___ FRAGMENT

16.4 C
De Bilt

Uitspraak rechtbank in zaak Henriquez

Den Haag – Twee politiemedewerkers die in 2015 waren betrokken bij de aanhouding van Mitch Henriquez zijn donderdag 21 december door de rechtbank veroordeeld tot een voorwaardelijke gevangenisstraf van zes maanden.

Met deze uitspraak is duidelijkheid gekomen in een voor zowel de nabestaanden als de agenten zeer ingrijpende en heftige periode. ‘Ik begrijp dat deze uitspraak veel impact heeft op de familie, de vrienden en andere nabestaanden van Mitch Henriquez. Op geen enkele wijze is dit verlies en verdriet te compenseren’, reageert politiechef Paul van Musscher van de politie-eenheid Den Haag op de uitspraak van de rechtbank.

https://youtu.be/7E43l3VPorQ
Ingrijpende periode

‘Ook voor de betrokken agenten hebben de 2,5 jaar durende procedure en de daaruit volgende uitspraak grote gevolgen gehad’, vervolgt de politiechef. ‘Het incident en de lange periode van onduidelijkheid en onzekerheid zijn ingrijpend geweest. De betrokken agenten hebben dat tijdens de zitting zelf al goed verwoord.’ Van Musscher vervolgt:  ‘Ik heb het al eerder gezegd: geen enkele agent gaat ’s morgens van huis met het idee dat een aanhouding een fatale afloop gaat hebben. Niemand heeft dit zo gewild.’

Oordeel rechtbank

Het OM vroeg maandag 20 november vrijspraak voor dood door schuld dan wel doodslag. Wel achtte het OM de twee agenten schuldig aan mishandeling. Het eiste geen straf tegen de twee agenten. De rechtbank veroordeelde de twee vandaag tot een voorwaardelijke gevangenisstraf van zes maanden. Zij achtte wettig en overtuigend bewezen dat de agenten schuldig zijn aan het medeplegen van mishandeling de dood tot gevolg hebbend. De rechtbank heeft in haar vonnis meegewogen dat de agenten zich in een situatie bevonden waaraan zij zich niet konden en mochten onttrekken. Er wordt immers van de politie verwacht dat deze optreedt in een situatie en deze onder controle brengt.

______
___ GEGEVENSSET

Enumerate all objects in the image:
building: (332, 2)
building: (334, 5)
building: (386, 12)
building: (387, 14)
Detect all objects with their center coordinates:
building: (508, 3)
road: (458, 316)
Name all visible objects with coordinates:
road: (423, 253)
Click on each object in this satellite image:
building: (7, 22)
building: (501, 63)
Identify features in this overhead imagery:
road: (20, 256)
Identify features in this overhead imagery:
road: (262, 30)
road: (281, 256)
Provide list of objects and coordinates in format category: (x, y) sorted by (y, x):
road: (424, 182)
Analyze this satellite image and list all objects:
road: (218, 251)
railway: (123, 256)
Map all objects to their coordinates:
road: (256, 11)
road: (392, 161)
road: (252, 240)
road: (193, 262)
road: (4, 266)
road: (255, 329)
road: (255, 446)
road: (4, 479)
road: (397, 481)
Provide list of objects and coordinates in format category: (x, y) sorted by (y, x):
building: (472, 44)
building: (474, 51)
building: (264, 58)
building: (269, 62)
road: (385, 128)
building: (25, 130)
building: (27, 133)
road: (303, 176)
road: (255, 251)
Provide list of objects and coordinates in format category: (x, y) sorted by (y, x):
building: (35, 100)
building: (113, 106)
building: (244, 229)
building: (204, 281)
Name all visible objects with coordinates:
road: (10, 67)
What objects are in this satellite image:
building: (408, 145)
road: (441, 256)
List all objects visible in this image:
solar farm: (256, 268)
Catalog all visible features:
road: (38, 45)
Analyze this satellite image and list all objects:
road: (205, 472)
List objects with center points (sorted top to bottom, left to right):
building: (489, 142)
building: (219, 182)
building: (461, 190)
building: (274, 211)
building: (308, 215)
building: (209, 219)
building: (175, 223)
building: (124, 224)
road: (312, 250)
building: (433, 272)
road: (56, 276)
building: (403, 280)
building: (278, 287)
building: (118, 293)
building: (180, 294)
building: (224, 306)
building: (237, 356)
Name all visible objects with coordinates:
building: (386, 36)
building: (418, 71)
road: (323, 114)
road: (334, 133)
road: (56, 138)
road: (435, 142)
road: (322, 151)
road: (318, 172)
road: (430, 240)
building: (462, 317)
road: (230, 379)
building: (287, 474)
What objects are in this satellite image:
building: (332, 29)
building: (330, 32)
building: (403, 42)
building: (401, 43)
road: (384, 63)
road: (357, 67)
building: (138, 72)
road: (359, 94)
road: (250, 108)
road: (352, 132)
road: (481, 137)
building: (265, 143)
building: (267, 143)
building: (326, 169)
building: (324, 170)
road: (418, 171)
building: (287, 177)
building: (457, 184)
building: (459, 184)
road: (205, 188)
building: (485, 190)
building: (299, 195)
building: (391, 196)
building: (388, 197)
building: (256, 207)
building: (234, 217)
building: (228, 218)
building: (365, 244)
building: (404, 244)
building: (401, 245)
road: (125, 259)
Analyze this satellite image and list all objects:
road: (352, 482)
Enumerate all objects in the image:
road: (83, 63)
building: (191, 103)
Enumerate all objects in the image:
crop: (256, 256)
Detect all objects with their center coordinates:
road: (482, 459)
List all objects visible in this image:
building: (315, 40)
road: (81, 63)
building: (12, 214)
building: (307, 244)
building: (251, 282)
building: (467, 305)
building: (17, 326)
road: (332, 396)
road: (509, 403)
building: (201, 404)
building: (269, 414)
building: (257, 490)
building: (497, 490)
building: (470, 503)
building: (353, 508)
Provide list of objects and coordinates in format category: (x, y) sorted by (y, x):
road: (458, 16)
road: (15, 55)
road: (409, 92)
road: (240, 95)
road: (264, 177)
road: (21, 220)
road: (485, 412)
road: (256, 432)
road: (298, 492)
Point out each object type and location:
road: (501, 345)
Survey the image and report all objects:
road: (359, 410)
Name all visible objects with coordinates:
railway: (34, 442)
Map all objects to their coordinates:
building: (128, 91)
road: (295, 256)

______

### UIT TE VOEREN:
1 > Tot welke straf veroordeelde de rechtbank volgens het fragment over de zaak Henriquez de twee agenten?
2 > Neem uit het fragment over de zaak Henriquez letterlijk de tekst over van "Uitspraak rechtbank in" tot "van de rechtbank.".
3 > Vat in het fragment over de zaak Henriquez de alinea die begint met "Het OM vroeg maandag 20 november" korter samen, met behoud van de belangrijkste feiten.

### UITKOMSTEN PER OPDRACHT:
1 > Een voorwaardelijke gevangenisstraf van zes maanden.

2 >
Uitspraak rechtbank in zaak Henriquez

Den Haag – Twee politiemedewerkers die in 2015 waren betrokken bij de aanhouding van Mitch Henriquez zijn donderdag 21 december door de rechtbank veroordeeld tot een voorwaardelijke gevangenisstraf van zes maanden.

Met deze uitspraak is duidelijkheid gekomen in een voor zowel de nabestaanden als de agenten zeer ingrijpende en heftige periode. ‘Ik begrijp dat deze uitspraak veel impact heeft op de familie, de vrienden en andere nabestaanden van Mitch Henriquez. Op geen enkele wijze is dit verlies en verdriet te compenseren’, reageert politiechef Paul van Musscher van de politie-eenheid Den Haag op de uitspraak van de rechtbank.

3 > Op maandag 20 november vroeg het OM vrijspraak voor dood door schuld of doodslag. Het achtte de twee agenten wel schuldig aan mishandeling, maar eiste geen straf. De rechtbank veroordeelde beiden tot zes maanden voorwaardelijk. Zij achtte wettig en overtuigend bewezen dat de agenten schuldig zijn aan medeplegen van mishandeling de dood tot gevolg hebbend. Daarbij woog zij mee dat de agenten zich niet aan de situatie konden en mochten onttrekken, omdat van de politie wordt verwacht dat zij optreedt en de situatie onder controle brengt.